Plain-text document sources:
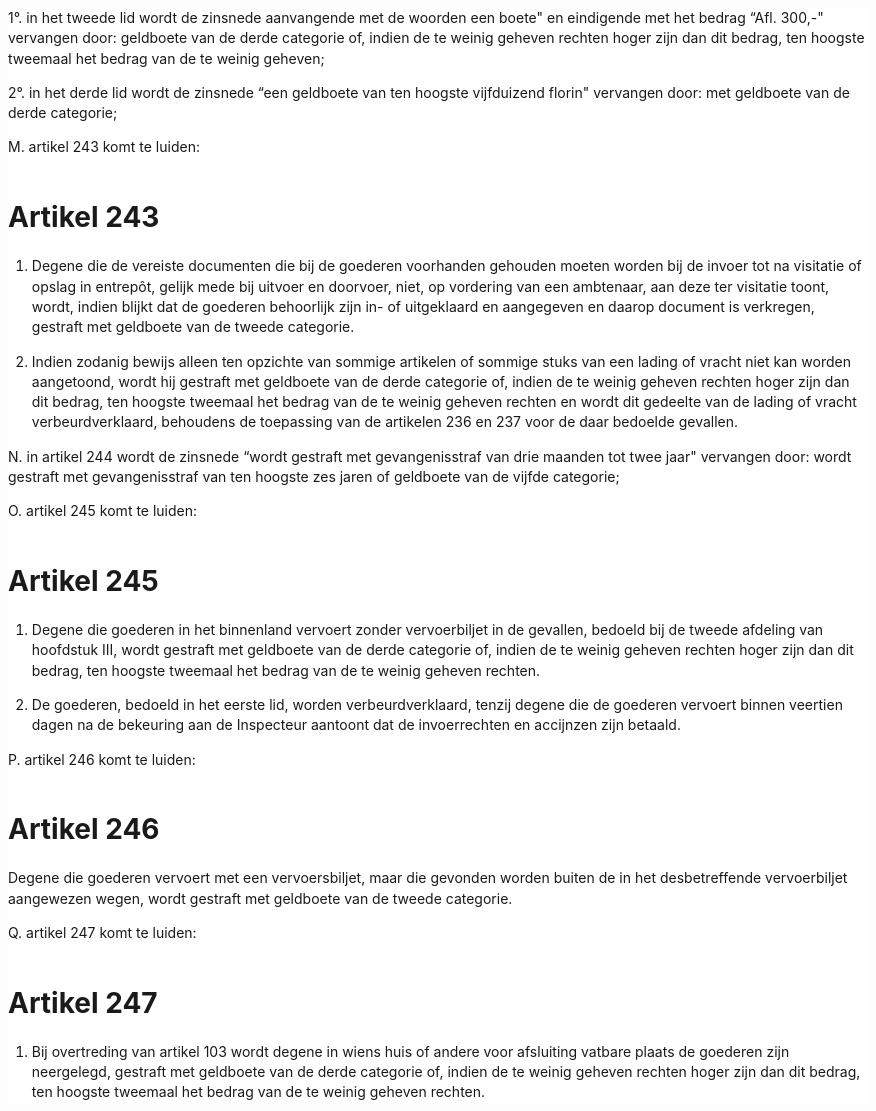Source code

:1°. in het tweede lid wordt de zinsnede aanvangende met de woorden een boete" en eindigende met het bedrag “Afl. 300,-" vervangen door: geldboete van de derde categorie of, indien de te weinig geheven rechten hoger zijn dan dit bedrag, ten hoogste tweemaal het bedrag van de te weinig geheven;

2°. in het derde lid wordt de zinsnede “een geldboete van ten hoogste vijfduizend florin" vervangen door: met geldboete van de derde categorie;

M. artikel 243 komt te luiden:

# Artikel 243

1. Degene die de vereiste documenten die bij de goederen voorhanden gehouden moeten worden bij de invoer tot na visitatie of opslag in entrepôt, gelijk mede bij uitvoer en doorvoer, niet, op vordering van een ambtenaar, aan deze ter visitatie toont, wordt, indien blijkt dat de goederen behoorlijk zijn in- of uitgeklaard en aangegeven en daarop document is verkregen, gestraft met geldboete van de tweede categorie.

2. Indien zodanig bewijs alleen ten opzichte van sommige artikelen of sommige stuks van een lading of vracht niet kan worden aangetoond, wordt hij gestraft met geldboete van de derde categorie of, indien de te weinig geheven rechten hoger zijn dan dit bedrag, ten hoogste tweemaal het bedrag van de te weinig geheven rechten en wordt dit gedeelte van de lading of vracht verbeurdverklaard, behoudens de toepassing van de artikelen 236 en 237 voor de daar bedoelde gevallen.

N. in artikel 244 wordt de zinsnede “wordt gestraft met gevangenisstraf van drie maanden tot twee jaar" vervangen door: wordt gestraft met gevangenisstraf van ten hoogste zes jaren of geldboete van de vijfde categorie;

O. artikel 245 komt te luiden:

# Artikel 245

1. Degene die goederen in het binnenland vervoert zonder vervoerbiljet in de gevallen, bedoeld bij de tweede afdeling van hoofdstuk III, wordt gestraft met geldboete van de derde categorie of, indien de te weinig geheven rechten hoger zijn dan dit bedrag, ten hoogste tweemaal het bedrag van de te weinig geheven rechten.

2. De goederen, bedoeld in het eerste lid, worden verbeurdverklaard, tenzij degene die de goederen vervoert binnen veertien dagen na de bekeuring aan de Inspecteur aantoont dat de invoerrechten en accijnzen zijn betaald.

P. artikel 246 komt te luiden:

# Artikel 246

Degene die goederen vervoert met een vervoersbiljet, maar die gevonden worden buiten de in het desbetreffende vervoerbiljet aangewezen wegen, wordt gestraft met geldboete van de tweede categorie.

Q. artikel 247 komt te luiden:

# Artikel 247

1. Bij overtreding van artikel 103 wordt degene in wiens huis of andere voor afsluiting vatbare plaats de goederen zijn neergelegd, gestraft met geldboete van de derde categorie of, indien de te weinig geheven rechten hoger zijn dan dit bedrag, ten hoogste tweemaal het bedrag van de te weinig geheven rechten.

Goal of the exercise:
Render the text lines of all the records above as a numbered list, skipping blank lines and leaving out the pictures.

Completed exercise:
1. Source code
2. :1°. in het tweede lid wordt de zinsnede aanvangende met de woorden een boete" en eindigende met het bedrag “Afl. 300,-" vervangen door: geldboete van de derde categorie of, indien de te weinig geheven rechten hoger zijn dan dit bedrag, ten hoogste tweemaal het bedrag van de te weinig geheven;
3. 2°. in het derde lid wordt de zinsnede “een geldboete van ten hoogste vijfduizend florin" vervangen door: met geldboete van de derde categorie;
4. M. artikel 243 komt te luiden:
5. # Artikel 243
6. 1. Degene die de vereiste documenten die bij de goederen voorhanden gehouden moeten worden bij de invoer tot na visitatie of opslag in entrepôt, gelijk mede bij uitvoer en doorvoer, niet, op vordering van een ambtenaar, aan deze ter visitatie toont, wordt, indien blijkt dat de goederen behoorlijk zijn in- of uitgeklaard en aangegeven en daarop document is verkregen, gestraft met geldboete van de tweede categorie.
7. 2. Indien zodanig bewijs alleen ten opzichte van sommige artikelen of sommige stuks van een lading of vracht niet kan worden aangetoond, wordt hij gestraft met geldboete van de derde categorie of, indien de te weinig geheven rechten hoger zijn dan dit bedrag, ten hoogste tweemaal het bedrag van de te weinig geheven rechten en wordt dit gedeelte van de lading of vracht verbeurdverklaard, behoudens de toepassing van de artikelen 236 en 237 voor de daar bedoelde gevallen.
8. N. in artikel 244 wordt de zinsnede “wordt gestraft met gevangenisstraf van drie maanden tot twee jaar" vervangen door: wordt gestraft met gevangenisstraf van ten hoogste zes jaren of geldboete van de vijfde categorie;
9. O. artikel 245 komt te luiden:
10. # Artikel 245
11. 1. Degene die goederen in het binnenland vervoert zonder vervoerbiljet in de gevallen, bedoeld bij de tweede afdeling van hoofdstuk III, wordt gestraft met geldboete van de derde categorie of, indien de te weinig geheven rechten hoger zijn dan dit bedrag, ten hoogste tweemaal het bedrag van de te weinig geheven rechten.
12. 2. De goederen, bedoeld in het eerste lid, worden verbeurdverklaard, tenzij degene die de goederen vervoert binnen veertien dagen na de bekeuring aan de Inspecteur aantoont dat de invoerrechten en accijnzen zijn betaald.
13. P. artikel 246 komt te luiden:
14. # Artikel 246
15. Degene die goederen vervoert met een vervoersbiljet, maar die gevonden worden buiten de in het desbetreffende vervoerbiljet aangewezen wegen, wordt gestraft met geldboete van de tweede categorie.
16. Q. artikel 247 komt te luiden:
17. # Artikel 247
18. 1. Bij overtreding van artikel 103 wordt degene in wiens huis of andere voor afsluiting vatbare plaats de goederen zijn neergelegd, gestraft met geldboete van de derde categorie of, indien de te weinig geheven rechten hoger zijn dan dit bedrag, ten hoogste tweemaal het bedrag van de te weinig geheven rechten.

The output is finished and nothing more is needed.